The Third Estate Sunday Review focuses on politics and culture. We're an online magazine. We don't play nice and we don't kiss butt. In the words of Tuesday Weld: "I do not ever want to be a huge star. Do you think I want a success? I refused "Bonnie and Clyde" because I was nursing at the time but also because deep down I knew that it was going to be a huge success. The same was true of "Bob and Carol and Fred and Sue" or whatever it was called. It reeked of success."
Sunday, September 14, 2014
Book Corner
Every summer, Marcia and Rebecca team up to cover a book.
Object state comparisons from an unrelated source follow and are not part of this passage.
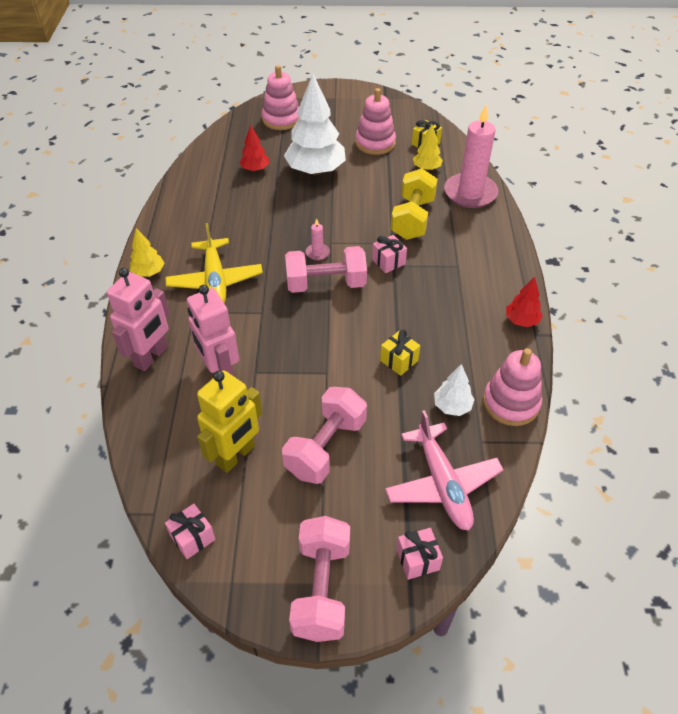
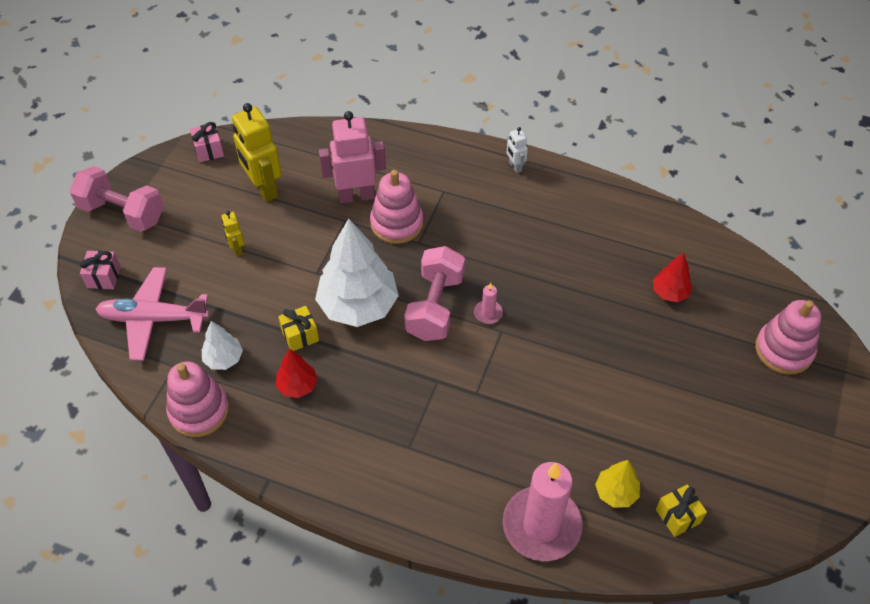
camera: 110 degrees right, 5 degrees up
(149, 272) = (515, 166): yellow tree -> white robot
(151, 357) = (400, 153): pink robot -> none
(215, 281) = (480, 215): yellow plane -> none
(315, 171) = (648, 356): white tree -> white tree (358, 306)
(326, 447) = (237, 249): pink dumbbell -> yellow robot
(375, 143) = (696, 448): pink stacking toy -> pink stacking toy (396, 223)
(388, 262) = (445, 377): pink gift -> none
(412, 219) = (512, 432): yellow dumbbell -> none
(521, 321) = (294, 474): red tree -> red tree (297, 386)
This year, they covered Victoria Wilson's A Life of Barbara Stanwyck: Steel True 1907 -1940.
They offered "Avoid this book!" and "worst book of the century."
For those who might have different tastes, they recommend you judge by this excerpt on how Stanwyck's first marriage was instrumental to the film 1937 film A Star Is Born:
The model for the Vicki Lester-Norman Maine marriage was Barbara's marriage to Fay, which by this point had become Hollywood lore. Fay had come to Hollywood a huge Broadway star; Barbara's big Broadway sucess in Burlesque had carried no weight in Hollywood. She was an unknown girl married to one of the biggest draws in vaudeville and on Broadway. For the first few years in Hollywood, after Fay changed his mind and allowed Barbara to work, he'd guided and supported her career; it was Fay who had Harry Cohn hire his wife for Mexicali Rose and arrange to pay her salary. Fay brought [Frank] Capra a copy of Barbara's test scene from The Noose, shot by Alexander Korda, when Barbara, after making eleven unsuccessful tests, refused to make another for Capra's new picture, Ladies of Leisure, and it was Fay who insisted that Capra watch the test. Capra, watching it, had fallen in love with Barbara and starred her in four of his pictures, launching her career. Wellman and Carson used this in the picture when Norman Maine insists that the producer, Oliver Niles, watch Esther Blodgett's screen test.
It was part of Hollywood lore that as Barbara's star began to rise in picture after picture, Fay's godlike stature as Broadway's Favorite Son began to collapse. Warner Bros. had put Fay in one improbable movie role after another in an attempt to make the red-headed, brilliant monologuist into the screen's most irresistible Latin lover.
Bill Wellman had watched much of this unfold. He adored Stanwyck and she him. They'd made three pictures together -- Night Nurse, So Big, The Purchase Price -- during the years -- 1931-1932 -- when Barbara's marriage was starting to come apart. In many ways Bill felt that Barbara was a female version of himself: the leanness, the energy, the passion, the toughness, the fierce loyalty.
Hollywood had watched appalled and sniggering as Barbara stood steadfast by Fay's side ("I'm Mrs. Frank Fay," she'd insisted to reporters at the height of her stardom and the low point of his): through his publicized brawls, his string of failed pictures, and his disastrous return to Broadway's Palace, where he'd once he'd played the longest engagement in the theater's history.